Regeneron Pharmaceuticals, Inc. today announced the latest progress in its efforts to discover and develop a novel multi-antibody cocktail that can be administered as prophylaxis before exposure to the SARS-CoV-2 virus or as treatment for those already infected.
Regeneron scientists have now isolated hundreds of virus-neutralizing, fully human antibodies from the company’s VelocImmune® mice, which have been genetically-modified to have a human immune system. Regeneron has also isolated antibodies from humans who have recovered from COVID-19, in order to maximize the pool of potentially potent antibodies. From this large pool of candidates, Regeneron will select the top two antibodies for a ‘cocktail’ treatment based on potency and binding ability to the SARS-CoV-2 spike protein, as well as other desirable qualities. Using a multi-antibody approach allows for targeting of different parts of the virus and may help protect against multiple viral variants.

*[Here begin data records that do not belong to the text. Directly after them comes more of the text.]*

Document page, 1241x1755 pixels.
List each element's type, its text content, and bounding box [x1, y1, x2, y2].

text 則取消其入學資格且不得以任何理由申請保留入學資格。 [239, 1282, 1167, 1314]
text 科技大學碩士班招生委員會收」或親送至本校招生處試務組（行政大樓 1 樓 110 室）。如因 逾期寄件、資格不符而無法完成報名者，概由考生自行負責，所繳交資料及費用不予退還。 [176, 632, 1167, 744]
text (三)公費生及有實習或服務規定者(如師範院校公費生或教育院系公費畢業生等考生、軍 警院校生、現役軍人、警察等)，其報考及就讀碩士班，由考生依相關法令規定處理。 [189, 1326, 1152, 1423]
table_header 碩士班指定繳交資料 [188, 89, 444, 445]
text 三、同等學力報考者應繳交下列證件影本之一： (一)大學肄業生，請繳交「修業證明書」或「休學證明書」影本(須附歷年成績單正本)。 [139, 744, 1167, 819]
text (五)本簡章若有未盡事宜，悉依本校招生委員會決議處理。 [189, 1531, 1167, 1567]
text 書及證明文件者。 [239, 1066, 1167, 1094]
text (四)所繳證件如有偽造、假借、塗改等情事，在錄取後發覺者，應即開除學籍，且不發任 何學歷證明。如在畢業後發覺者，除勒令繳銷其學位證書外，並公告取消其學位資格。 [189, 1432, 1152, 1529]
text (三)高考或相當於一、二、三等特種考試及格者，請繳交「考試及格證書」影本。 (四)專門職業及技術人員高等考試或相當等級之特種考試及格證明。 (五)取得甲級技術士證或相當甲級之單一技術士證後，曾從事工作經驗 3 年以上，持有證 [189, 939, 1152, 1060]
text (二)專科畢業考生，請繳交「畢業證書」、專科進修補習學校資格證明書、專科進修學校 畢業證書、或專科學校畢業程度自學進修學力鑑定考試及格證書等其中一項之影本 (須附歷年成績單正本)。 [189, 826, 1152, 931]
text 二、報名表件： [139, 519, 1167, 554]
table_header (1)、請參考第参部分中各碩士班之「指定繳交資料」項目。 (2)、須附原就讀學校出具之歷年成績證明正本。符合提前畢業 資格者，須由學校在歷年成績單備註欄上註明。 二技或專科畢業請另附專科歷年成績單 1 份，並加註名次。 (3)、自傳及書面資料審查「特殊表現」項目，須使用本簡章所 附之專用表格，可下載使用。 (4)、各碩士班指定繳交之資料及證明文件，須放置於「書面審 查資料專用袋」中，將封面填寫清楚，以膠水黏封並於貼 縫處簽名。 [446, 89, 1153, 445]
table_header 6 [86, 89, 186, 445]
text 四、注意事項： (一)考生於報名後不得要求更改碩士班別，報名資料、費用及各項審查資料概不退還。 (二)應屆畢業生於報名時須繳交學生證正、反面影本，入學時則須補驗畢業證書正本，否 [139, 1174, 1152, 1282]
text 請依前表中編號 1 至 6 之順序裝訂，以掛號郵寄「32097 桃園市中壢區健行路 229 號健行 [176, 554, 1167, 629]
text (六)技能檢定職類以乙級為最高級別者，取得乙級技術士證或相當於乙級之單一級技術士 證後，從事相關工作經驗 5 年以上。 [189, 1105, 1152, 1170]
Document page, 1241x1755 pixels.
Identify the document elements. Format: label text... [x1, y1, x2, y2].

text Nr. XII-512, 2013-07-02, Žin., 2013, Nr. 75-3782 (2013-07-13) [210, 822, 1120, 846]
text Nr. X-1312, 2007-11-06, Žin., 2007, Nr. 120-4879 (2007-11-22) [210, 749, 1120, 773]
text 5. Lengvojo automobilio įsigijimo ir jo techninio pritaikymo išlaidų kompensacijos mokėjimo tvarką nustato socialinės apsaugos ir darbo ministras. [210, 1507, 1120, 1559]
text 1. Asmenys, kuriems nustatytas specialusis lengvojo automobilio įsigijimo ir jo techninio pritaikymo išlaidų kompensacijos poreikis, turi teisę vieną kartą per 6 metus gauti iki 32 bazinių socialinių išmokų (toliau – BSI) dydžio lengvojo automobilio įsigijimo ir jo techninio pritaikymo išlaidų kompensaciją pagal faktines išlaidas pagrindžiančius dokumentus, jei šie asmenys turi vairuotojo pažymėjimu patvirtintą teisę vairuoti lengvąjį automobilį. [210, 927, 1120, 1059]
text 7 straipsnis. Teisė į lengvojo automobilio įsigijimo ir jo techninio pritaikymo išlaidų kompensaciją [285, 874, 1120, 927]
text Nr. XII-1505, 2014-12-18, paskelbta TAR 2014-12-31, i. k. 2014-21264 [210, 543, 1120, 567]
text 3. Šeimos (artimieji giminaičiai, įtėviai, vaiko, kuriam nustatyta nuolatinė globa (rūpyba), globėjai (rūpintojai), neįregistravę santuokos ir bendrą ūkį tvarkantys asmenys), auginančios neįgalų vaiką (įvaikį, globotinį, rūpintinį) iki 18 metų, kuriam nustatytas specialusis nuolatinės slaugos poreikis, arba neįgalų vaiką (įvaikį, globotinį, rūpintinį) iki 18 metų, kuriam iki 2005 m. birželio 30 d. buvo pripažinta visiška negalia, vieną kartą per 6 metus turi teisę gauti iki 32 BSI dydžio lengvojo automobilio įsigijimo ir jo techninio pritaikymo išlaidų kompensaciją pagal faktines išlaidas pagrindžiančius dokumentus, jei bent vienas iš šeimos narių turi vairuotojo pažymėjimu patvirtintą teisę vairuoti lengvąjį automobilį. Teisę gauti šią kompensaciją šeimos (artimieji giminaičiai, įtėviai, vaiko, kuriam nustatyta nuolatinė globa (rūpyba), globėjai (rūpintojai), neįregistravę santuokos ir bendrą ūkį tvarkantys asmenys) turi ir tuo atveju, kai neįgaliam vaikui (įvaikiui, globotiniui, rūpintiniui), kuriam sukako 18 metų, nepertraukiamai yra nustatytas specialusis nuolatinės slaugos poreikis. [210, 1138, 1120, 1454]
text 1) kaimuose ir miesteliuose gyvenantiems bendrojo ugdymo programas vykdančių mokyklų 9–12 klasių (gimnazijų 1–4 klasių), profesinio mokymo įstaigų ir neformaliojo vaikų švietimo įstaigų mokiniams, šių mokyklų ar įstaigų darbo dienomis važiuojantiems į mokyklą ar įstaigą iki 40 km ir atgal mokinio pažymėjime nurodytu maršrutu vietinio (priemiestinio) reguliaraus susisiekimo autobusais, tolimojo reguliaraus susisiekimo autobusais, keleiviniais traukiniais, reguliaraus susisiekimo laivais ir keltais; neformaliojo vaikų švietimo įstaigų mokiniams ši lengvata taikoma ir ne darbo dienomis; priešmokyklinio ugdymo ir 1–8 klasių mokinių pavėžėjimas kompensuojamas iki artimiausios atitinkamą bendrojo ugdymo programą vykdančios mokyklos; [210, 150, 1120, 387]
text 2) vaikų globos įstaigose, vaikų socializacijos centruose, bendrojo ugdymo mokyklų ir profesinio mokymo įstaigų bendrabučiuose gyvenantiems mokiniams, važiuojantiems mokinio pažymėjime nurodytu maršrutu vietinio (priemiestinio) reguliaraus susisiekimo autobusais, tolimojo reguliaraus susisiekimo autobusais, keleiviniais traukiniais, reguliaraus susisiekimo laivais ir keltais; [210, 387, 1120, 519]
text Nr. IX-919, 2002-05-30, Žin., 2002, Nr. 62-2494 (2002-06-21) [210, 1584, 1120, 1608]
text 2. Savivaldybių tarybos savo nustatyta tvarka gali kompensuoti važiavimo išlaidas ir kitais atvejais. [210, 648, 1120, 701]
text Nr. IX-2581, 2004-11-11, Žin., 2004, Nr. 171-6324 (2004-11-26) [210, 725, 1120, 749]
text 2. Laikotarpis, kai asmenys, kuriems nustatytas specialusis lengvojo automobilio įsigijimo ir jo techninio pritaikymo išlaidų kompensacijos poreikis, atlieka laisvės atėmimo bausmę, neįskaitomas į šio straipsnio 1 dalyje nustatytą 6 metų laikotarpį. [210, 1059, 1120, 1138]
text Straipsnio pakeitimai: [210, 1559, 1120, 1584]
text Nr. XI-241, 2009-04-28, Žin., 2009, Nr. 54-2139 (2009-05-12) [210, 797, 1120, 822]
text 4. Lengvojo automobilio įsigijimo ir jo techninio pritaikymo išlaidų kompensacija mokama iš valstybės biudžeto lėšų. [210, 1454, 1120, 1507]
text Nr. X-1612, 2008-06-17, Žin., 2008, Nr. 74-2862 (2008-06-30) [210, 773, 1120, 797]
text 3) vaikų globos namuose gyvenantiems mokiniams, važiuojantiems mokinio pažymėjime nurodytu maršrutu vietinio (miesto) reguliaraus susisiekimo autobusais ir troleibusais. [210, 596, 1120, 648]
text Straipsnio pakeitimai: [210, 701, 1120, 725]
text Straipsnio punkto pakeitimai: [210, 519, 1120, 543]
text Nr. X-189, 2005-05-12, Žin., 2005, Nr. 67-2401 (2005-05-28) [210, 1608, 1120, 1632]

Regeneron previously used these technologies to rapidly develop a successful treatment for Ebola virus infection, which is currently under review by the U.S. Food and Drug Administration.
“Our three decades of investment in our VelociSuite antibody technologies, which accelerate and improve the traditional drug discovery process, have hopefully prepared us for this critical time and to meet this important challenge,” said George D. Yancopoulos, M.D., Ph.D., Co-founder, President and Chief Scientific Officer of Regeneron. “Given the tremendous interest and concern around the COVID-19 pandemic, we will be providing regular and transparent updates on our discovery and development programs. I want to recognize our incredible team, which is working around the clock to develop needed solutions to this global health crisis.”
In order to meet the pressing public health need, Regeneron is applying its VelociMab® technology to prepare manufacturing-ready cell lines as lead antibodies are selected, so that clinical-scale production can begin immediately. The company is working toward the goal of producing hundreds of thousands of prophylactic doses per month by the end of summer and hopes to have smaller quantities available for initial clinical testing at the beginning of the summer. The company is working with the U.S. Health & Human Services’ Biomedical Advanced Research and Defense Authority (BARDA) to increase capacity even further.